Pelatihan ini juga membantu perusahaan meninjau kembali peraturan internal, perjanjian kerja, dan kebijakan hubungan industrial agar lebih sesuai dengan regulasi yang berlaku.
Target Audience
Training ini cocok untuk HR Manager, pimpinan departemen, staff HR, staff Industrial Relations, legal officer, compliance officer, serta profesional yang ingin memahami lebih dalam mengenai regulasi ketenagakerjaan dan implikasi UU Cipta Kerja terhadap praktik pengelolaan SDM di perusahaan.
Metode Training
Metode training dilakukan melalui ceramah, tanya jawab, presentation, diskusi, case study, dan problem solving. Pendekatan ini membantu peserta memahami konsep regulasi sekaligus membahas contoh persoalan ketenagakerjaan yang sering muncul di perusahaan.
Pokok Bahasan Training
1. Overview Regulasi Ketenagakerjaan
Peserta akan memahami overview UU Cipta Kerja dan kaitannya dengan UU Ketenagakerjaan, termasuk perubahan yang perlu diperhatikan oleh perusahaan dalam pengelolaan SDM.
2. Pemahaman UU No. 6 Tahun 2023
Sesi ini membahas UU No. 6 Tahun 2023 tentang penetapan Perpu No. 2 Tahun 2022 tentang Cipta Kerja menjadi Undang-Undang, serta implikasinya terhadap aturan ketenagakerjaan di Indonesia.

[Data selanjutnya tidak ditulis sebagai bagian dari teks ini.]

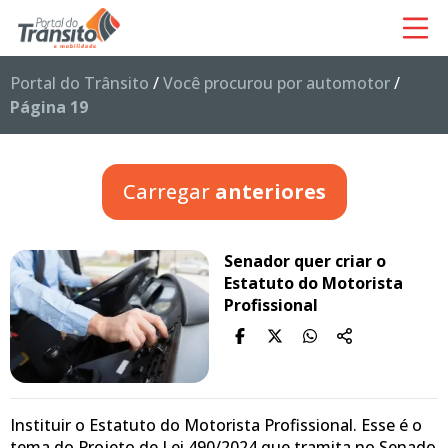
Portal do Trânsito
/
Você procurou por automotor
/
Página 19
Carregar
anteriores
Senador quer criar o
Estatuto do Motorista
Profissional
Instituir o Estatuto do Motorista Profissional. Esse é o
tema do Projeto de Lei 490/2024 que tramita no Senado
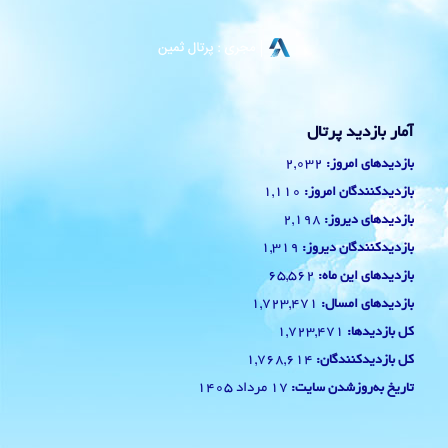
آمار بازدید پرتال
2,032
بازدیدهای امروز:
1,110
بازدیدکنندگان امروز:
2,198
بازدیدهای دیروز:
1,319
بازدیدکنندگان دیروز:
65,562
بازدیدهای این ماه:
1,723,471
بازدیدهای امسال:
1,723,471
کل بازدیدها:
1,768,614
کل بازدیدکنند‌گان:
17 مرداد 1405
تاریخ به‌روزشدن سایت:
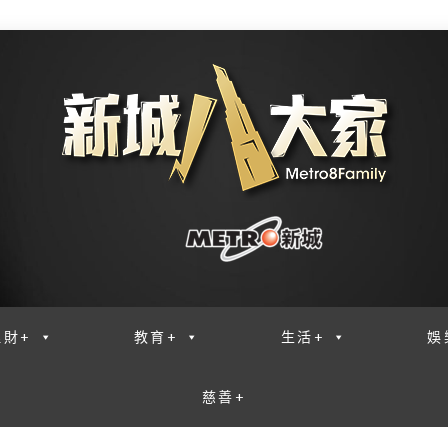
理財+
教育+
生活+
娛
慈善+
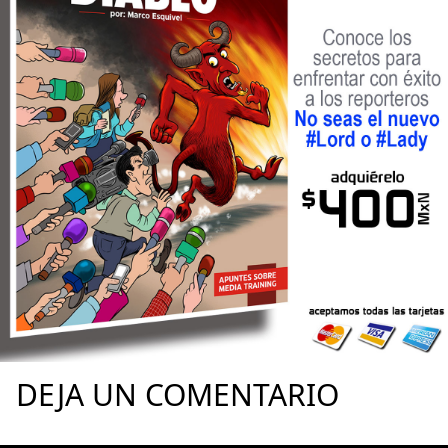
DEJA UN COMENTARIO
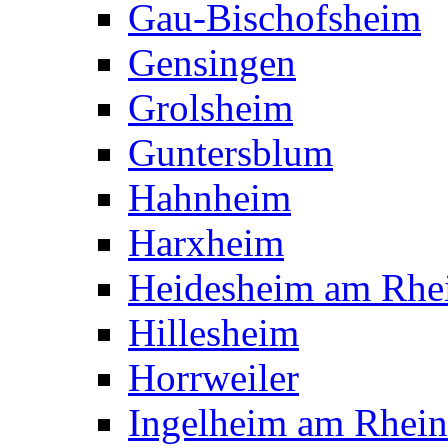
Gau-Bischofsheim
Gensingen
Grolsheim
Guntersblum
Hahnheim
Harxheim
Heidesheim am Rhe
Hillesheim
Horrweiler
Ingelheim am Rhein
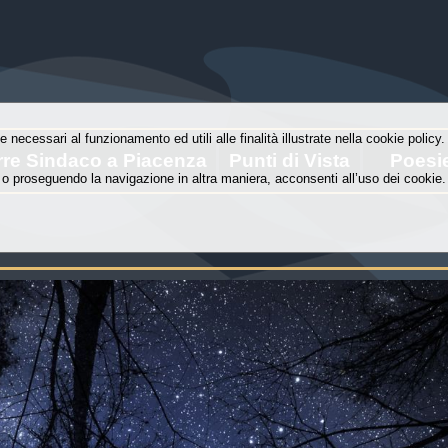
e necessari al funzionamento ed utili alle finalità illustrate nella cookie polic
rre Sindaco a Piacenza
Punti di Vista
Poesi
o proseguendo la navigazione in altra maniera, acconsenti all’uso dei cookie.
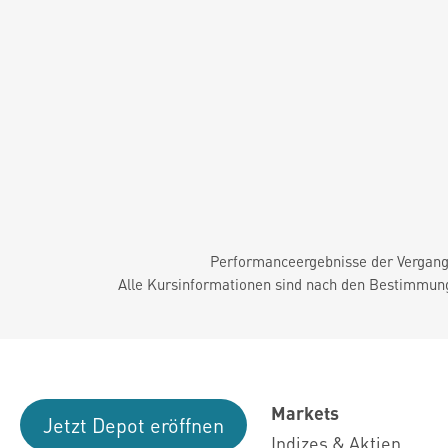
Performanceergebnisse der Vergange
Alle Kursinformationen sind nach den Bestimmung
Markets
Jetzt Depot eröffnen
Indizes & Aktien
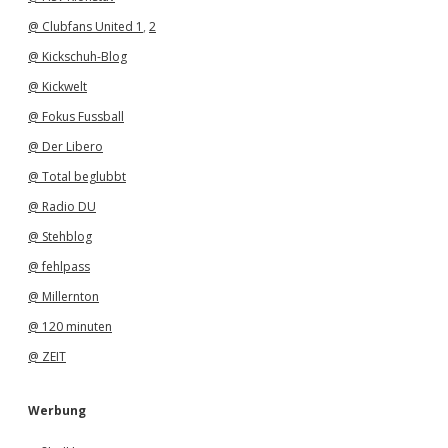
@ Clubfans United 1
,
2
@ Kickschuh-Blog
@ Kickwelt
@ Fokus Fussball
@ Der Libero
@ Total beglubbt
@ Radio DU
@ Stehblog
@ fehlpass
@ Millernton
@ 120 minuten
@ ZEIT
Werbung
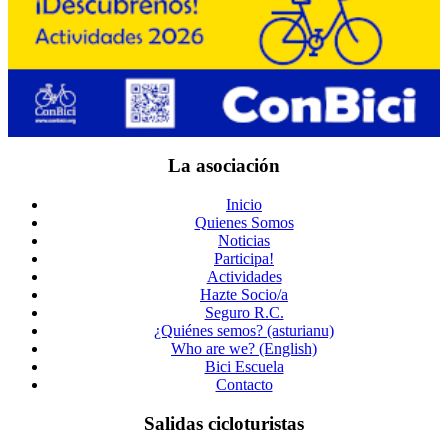
La asociación
Inicio
Quienes Somos
Noticias
Participa!
Actividades
Hazte Socio/a
Seguro R.C.
¿Quiénes semos? (asturianu)
Who are we? (English)
Bici Escuela
Contacto
Salidas cicloturistas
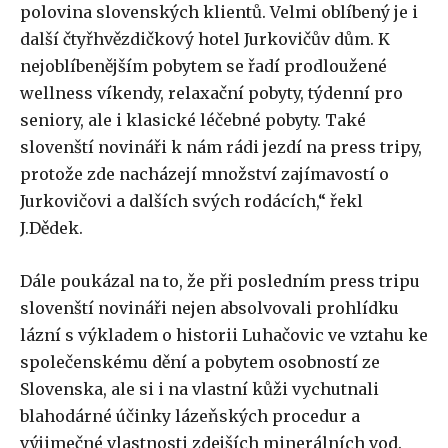
polovina slovenských klientů. Velmi oblíbený je i
další čtyřhvězdičkový hotel Jurkovičův dům. K
nejoblíbenějším pobytem se řadí prodloužené
wellness víkendy, relaxační pobyty, týdenní pro
seniory, ale i klasické léčebné pobyty. Také
slovenští novináři k nám rádi jezdí na press tripy,
protože zde nacházejí množství zajímavostí o
Jurkovičovi a dalších svých rodácích,“ řekl
J.Dědek.
Dále poukázal na to, že při posledním press tripu
slovenští novináři nejen absolvovali prohlídku
lázní s výkladem o historii Luhačovic ve vztahu ke
společenskému dění a pobytem osobností ze
Slovenska, ale si i na vlastní kůži vychutnali
blahodárné účinky lázeňských procedur a
výjimečné vlastnosti zdejších minerálních vod.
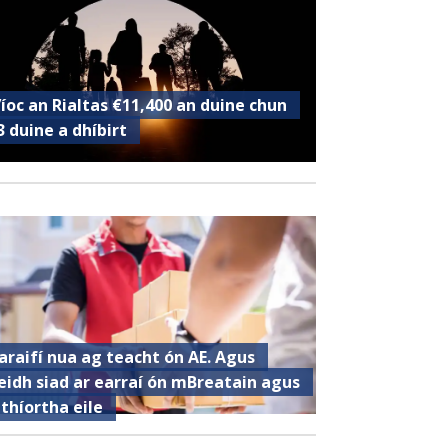
’íoc an Rialtas €11,400 an duine chun
3 duine a dhíbirt
araifí nua ag teacht ón AE. Agus
eidh siad ar earraí ón mBreatain agus
 thíortha eile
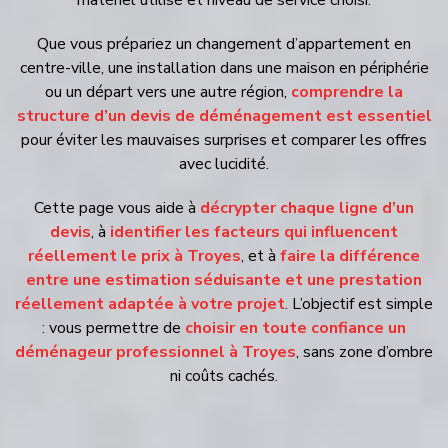
Que vous prépariez un changement d’appartement en centre-
ville, une installation dans une maison en périphérie ou un
départ vers une autre région,
comprendre la structure d’un
devis de déménagement est essentiel
pour éviter les
mauvaises surprises et comparer les offres avec lucidité.
Cette page vous aide à
décrypter chaque ligne d’un devis
, à
identifier les facteurs qui influencent réellement le prix à
Troyes
, et à
faire la différence entre une estimation
séduisante et une prestation réellement adaptée à votre
projet
. L’objectif est simple : vous permettre de
choisir en
toute confiance un déménageur professionnel à Troyes
,
sans zone d’ombre ni coûts cachés.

3. Perbandingan dengan UU Ketenagakerjaan
Peserta akan mempelajari perbandingan ketentuan UU Cipta Kerja dengan UU Ketenagakerjaan, khususnya dalam aspek hubungan kerja, perlindungan pekerja, dan kebijakan perusahaan.
4. Revisi Peraturan dan Perjanjian Kerja
Materi ini membahas perlunya revisi terhadap peraturan perusahaan, perjanjian kerja, dan dokumen hubungan kerja setelah berlakunya ketentuan terbaru.
5. Pengelolaan Tenaga Kerja dan Hubungan Industrial
Peserta akan memahami penggunaan tenaga kerja asing, perlindungan pekerja, pengupahan, kesejahteraan, hubungan industrial, serta pengelolaan hubungan kerja yang harmonis.
6. Pemutusan Hubungan Kerja dan Akibat Hukum
Sesi ini membahas ketentuan PHK, akibat hukum terhadap peraturan dan perjanjian kerja yang belum direvisi, serta risiko yang dapat muncul dalam praktik ketenagakerjaan.
7. Ketentuan Pidana dan Sanksi Administrasi
Peserta akan memahami ketentuan pidana dan sanksi administrasi yang perlu diperhatikan perusahaan agar pengelolaan SDM berjalan lebih tertib dan sesuai regulasi.
Kesimpulan UU Cipta Kerja
UU Cipta Kerja perlu dipahami secara tepat oleh HR, Industrial Relations, legal, compliance, dan pimpinan perusahaan karena berdampak langsung pada kebijakan ketenagakerjaan. Melalui training ini, peserta dapat memahami perubahan regulasi, menyesuaikan kebijakan internal, serta mengelola hubungan kerja secara lebih harmonis dan sesuai ketentuan yang berlaku.